Your task:
Copy the data that follows, character for character, minus the pictures.

Extracted records:
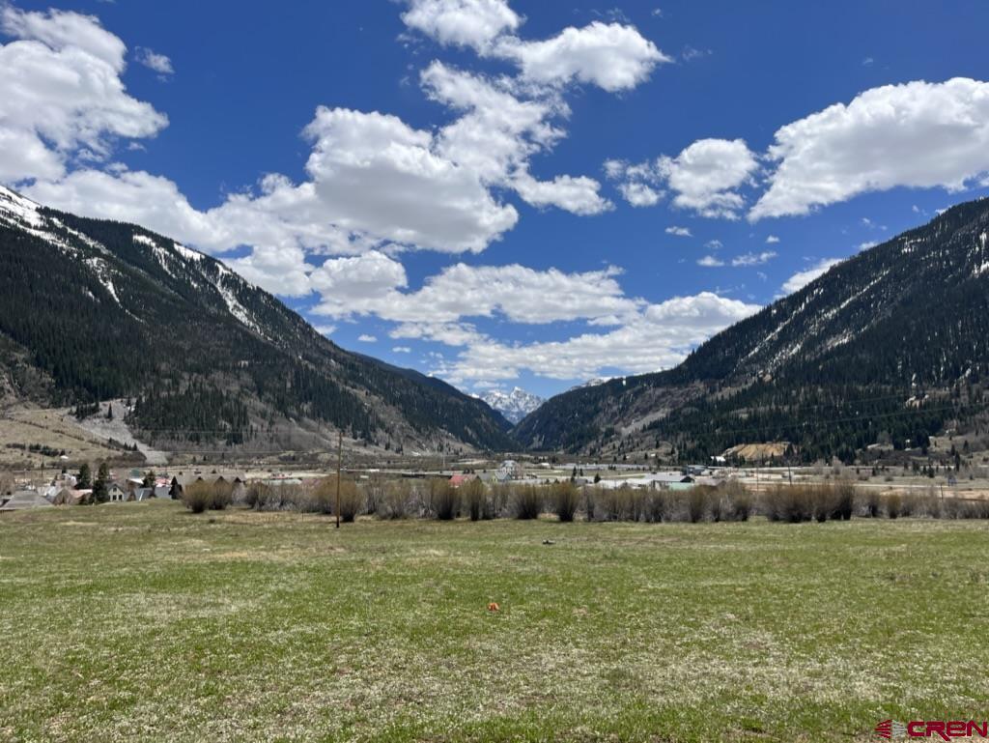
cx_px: 494
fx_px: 743
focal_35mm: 26
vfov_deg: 53.1
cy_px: 372
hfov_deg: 67.3
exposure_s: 1/6173
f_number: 1.6
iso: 50
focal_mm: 5.1
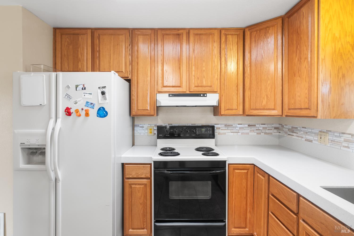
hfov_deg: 93.3
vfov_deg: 70.4
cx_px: 177
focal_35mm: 17
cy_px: 118
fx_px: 167
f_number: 5.6
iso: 160
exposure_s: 1/2
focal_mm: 11.5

Answer to this exercise:
cx_px: 494
fx_px: 743
focal_35mm: 26
vfov_deg: 53.1
cy_px: 372
hfov_deg: 67.3
exposure_s: 1/6173
f_number: 1.6
iso: 50
focal_mm: 5.1
hfov_deg: 93.3
vfov_deg: 70.4
cx_px: 177
focal_35mm: 17
cy_px: 118
fx_px: 167
f_number: 5.6
iso: 160
exposure_s: 1/2
focal_mm: 11.5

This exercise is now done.